The problem
The line containing "I would like" marks where copying starts, so set down that line and each one after it exactly, through the end of the records.

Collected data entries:
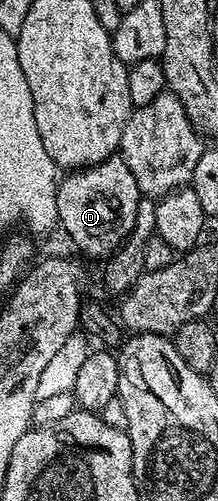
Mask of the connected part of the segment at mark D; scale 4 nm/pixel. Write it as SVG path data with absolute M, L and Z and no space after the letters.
M109 158L65 173L56 187L56 216L68 238L88 258L108 260L119 249L135 218L112 218L112 161Z

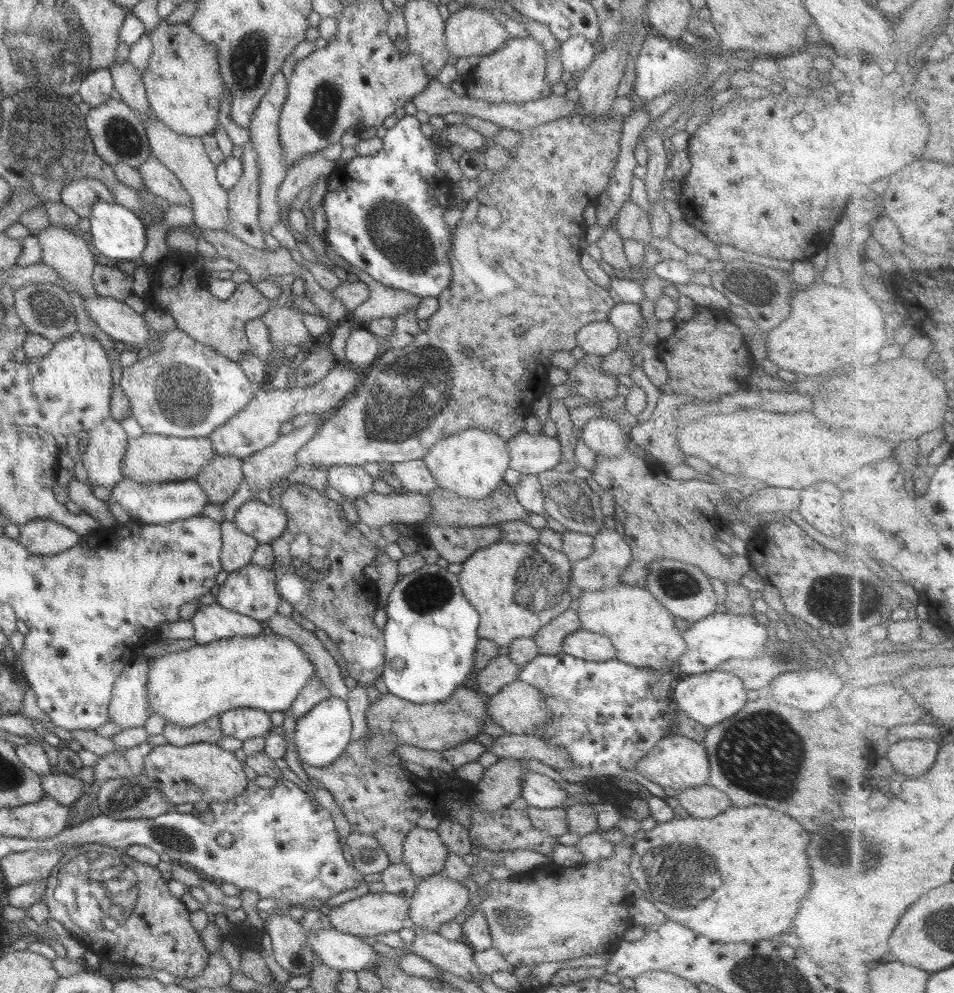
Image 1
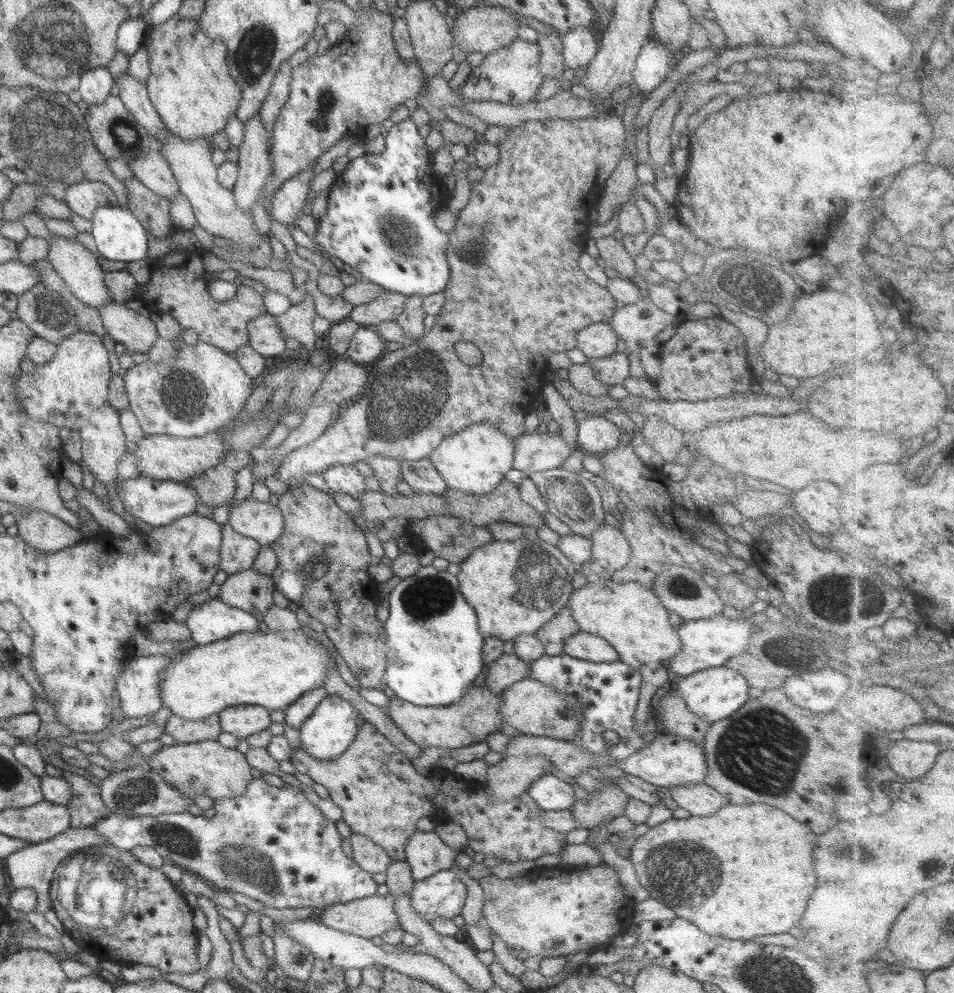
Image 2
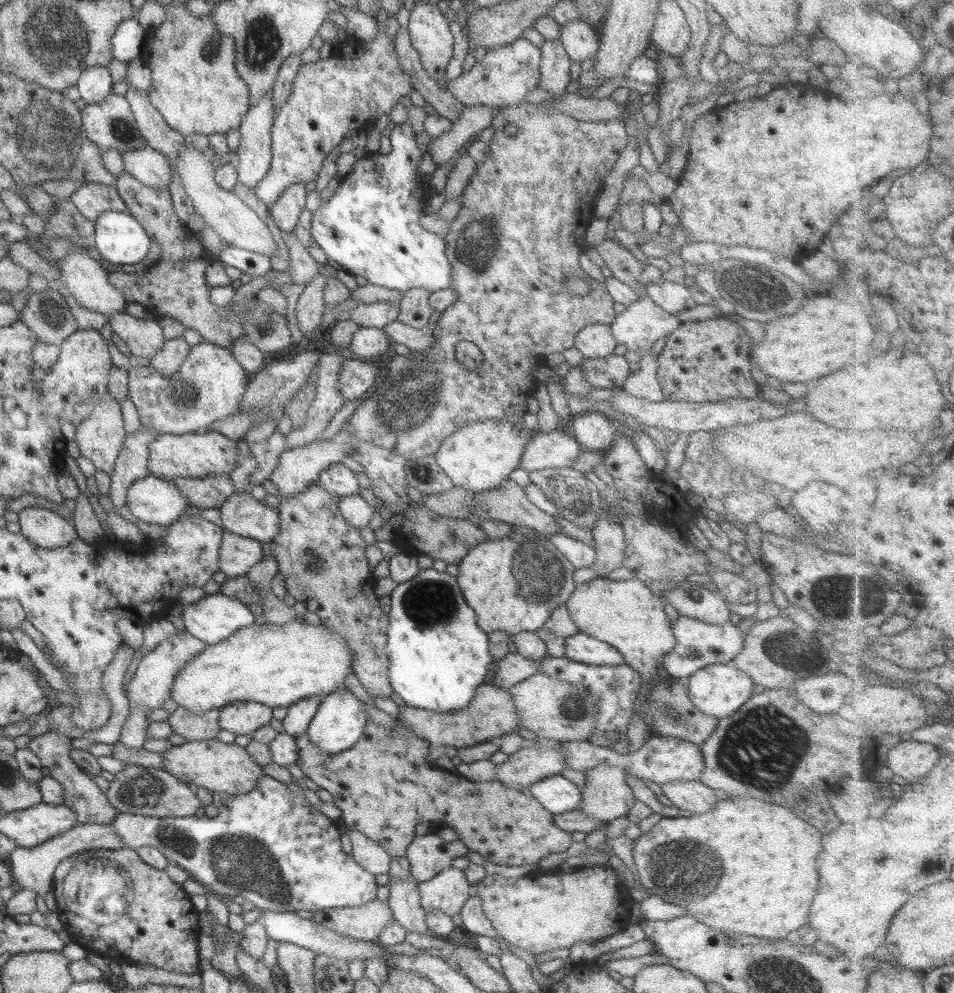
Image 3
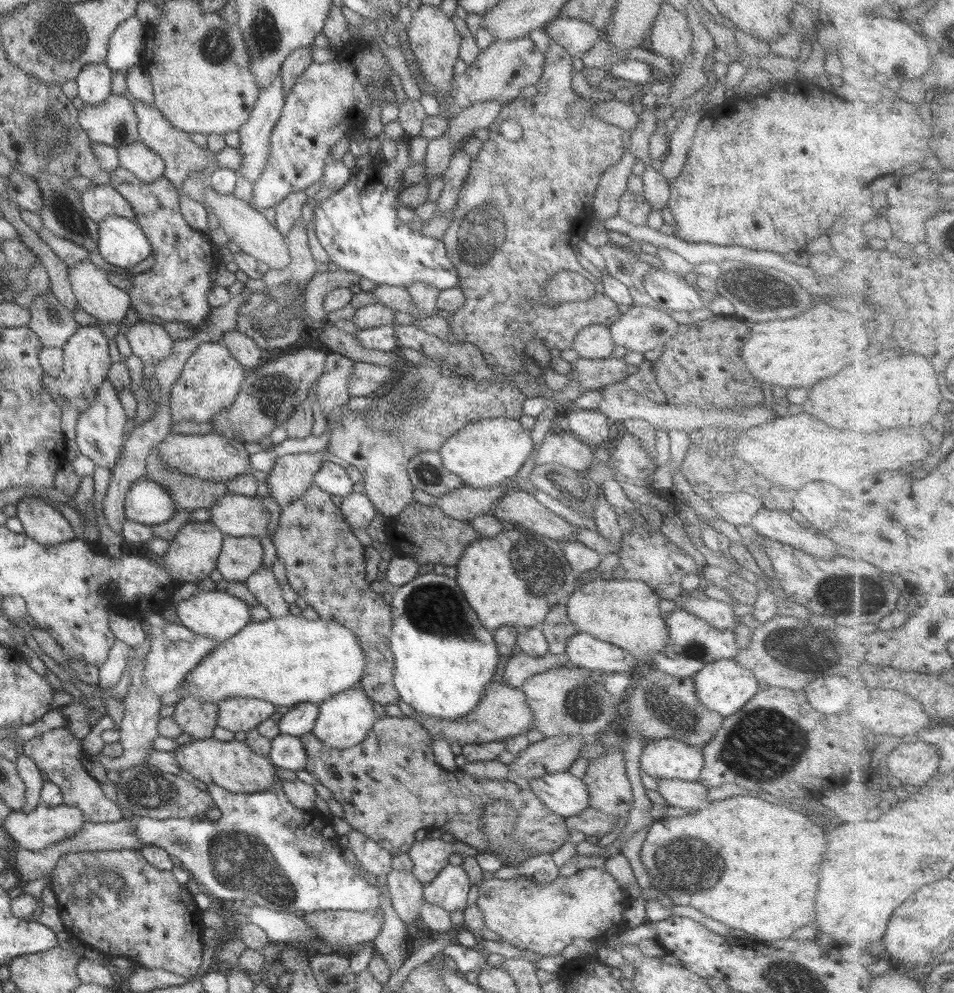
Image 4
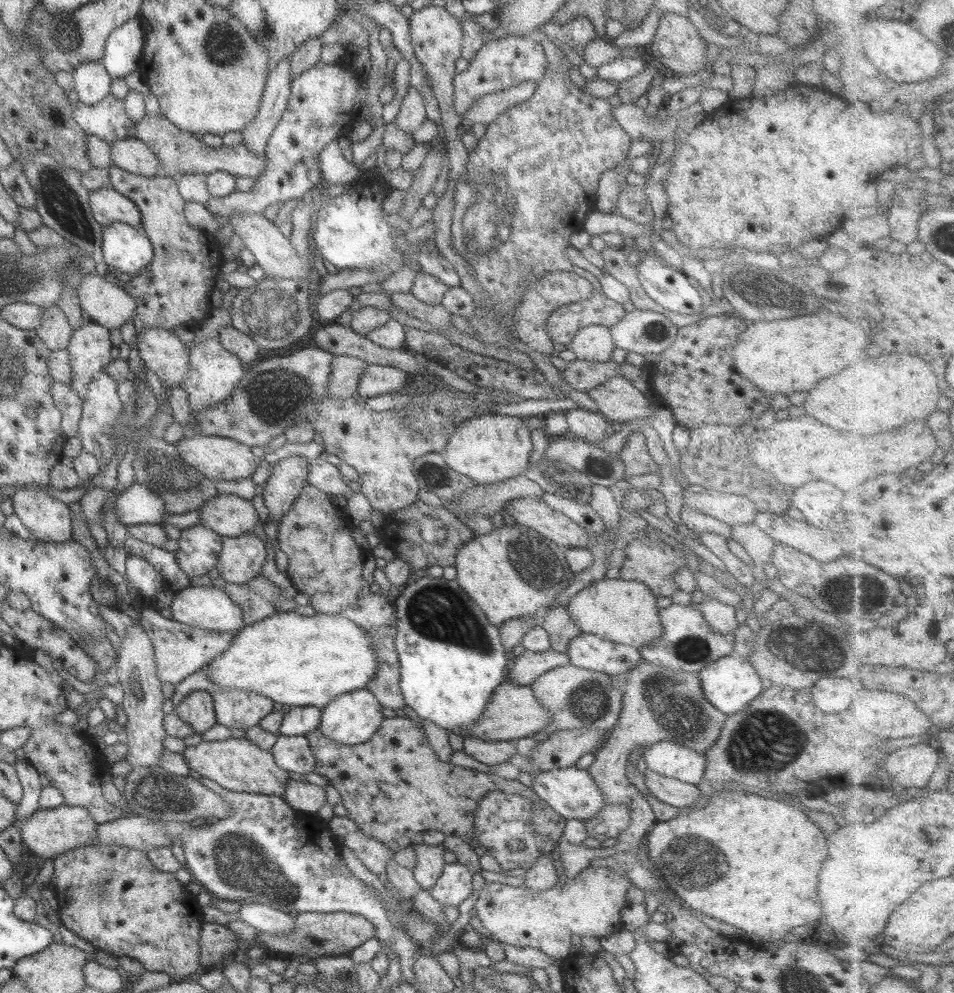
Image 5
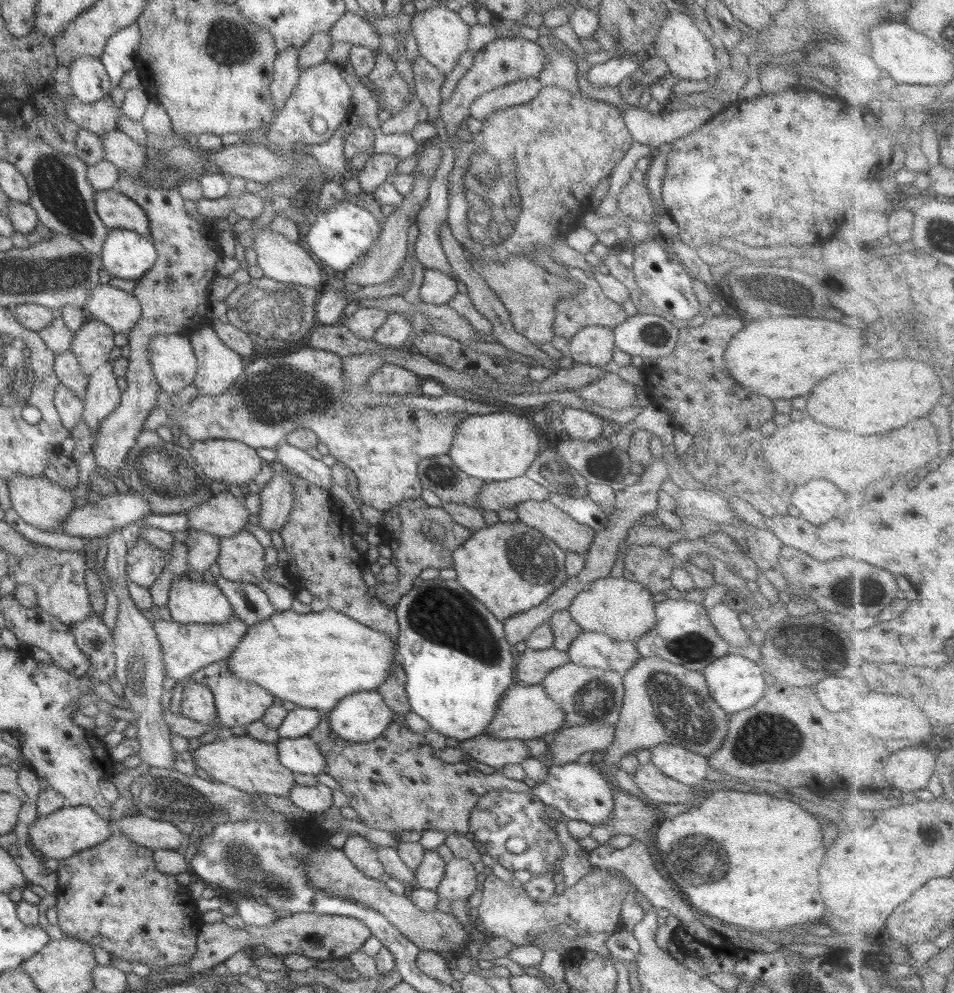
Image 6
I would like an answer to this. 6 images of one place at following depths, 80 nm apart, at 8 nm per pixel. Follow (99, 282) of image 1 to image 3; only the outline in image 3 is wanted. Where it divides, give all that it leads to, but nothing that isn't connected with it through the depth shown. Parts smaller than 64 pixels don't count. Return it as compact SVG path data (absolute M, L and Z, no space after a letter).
M124 171L116 179L116 190L125 202L128 212L146 229L150 239L160 245L162 256L156 266L147 267L144 274L127 276L125 272L109 271L109 282L122 292L128 303L137 302L150 313L151 318L170 316L187 328L199 332L202 341L231 350L234 340L245 336L242 315L261 302L254 296L238 304L218 306L211 301L205 270L214 262L202 246L195 232L180 222L167 188L150 188Z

Reply
I would like an answer to this. 6 images of one place at following depths, 80 nm apart, at 8 nm per pixel. Follow (99, 282) of image 1 to image 3; only the outline in image 3 is wanted. Where it divides, give all that it leads to, but nothing that isn't connected with it through the depth shown. Parts smaller than 64 pixels don't count. Return it as compact SVG path data (absolute M, L and Z, no space after a letter).
M124 171L116 179L116 190L125 202L128 212L146 229L150 239L160 245L162 256L156 266L147 267L144 274L127 276L125 272L109 271L109 282L122 292L128 303L137 302L150 313L151 318L170 316L187 328L199 332L202 341L231 350L234 340L245 336L242 315L261 302L254 296L238 304L218 306L211 301L205 270L214 262L202 246L195 232L180 222L167 188L150 188Z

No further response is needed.